Containers
A container is a virtual space containing a set of limited resources. They are used to isolate sets of applications and establish virtual environments.
- Concept of container
- Containers hierarchy
- Process isolation
- Virtual hardware
- Virtual filesystem
- Performances
- Limitations
Concept of container
A container is represented by a single 64-bit identifier, randomly generated by the kernel. It is attached as a process' attributes.
It is created, managed and destroyed by the sys::proc
service.
Containers hierarchy
A given container may create child containers, in which case the creator is called the parent container.
When a container is destroyed, all children containers in the hierarchy are destroyed as well.
Process isolation
Processes in containers can only communicate with processes of the same container. No outside access is permitted.
In practice, communication with system services is possible thanks to them being aware of the container's informations when receiving a process request.
Communication with the kernel is fully permitted, with limitations applying to the container itself.
Virtual hardware
No hardware device is available by default to a container. Real hardware devices can be connected using a passthrough method from the parent container, and virtual hardware devices can be plugged as well.
Virtual filesystem
The main filesystem of a container is by default a virtual filesystem stored inside a virtual storage file (VSF).

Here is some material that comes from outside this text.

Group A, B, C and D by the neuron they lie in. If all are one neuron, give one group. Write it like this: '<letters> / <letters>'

The parent container cannot directly connect a part of its own filesystem into a child's one ; it needs to setup a virtual storage device, which can then be mounted using the related system services.
Note that the system has builtin support for a set of virtual devices which are meant to be used on containers, with native support, which permits to prevent any driver overhead.
Performances
Performances of a container are exactly the same as a normal running program, given there is no emulation of any sort.
However, some I/O operations may result in a small overhead given that system services, as well as the kernel, need to check the permissions associated to the container in addition to transmitting methods and notifications from virtual hardware devices.
A container can be created instantly.
Limitations
A container can only run NightOS applications. As it is not a virtul machine, the kernel version and behaviour will also remain exactly identical across all containers, and upgrading the kernel itself will upgrade it for all containers as well.
If an application is not directly installed inside a container but instead shared as a mount point from the parent container, upgrading or removing the application will have the same effect in the child container.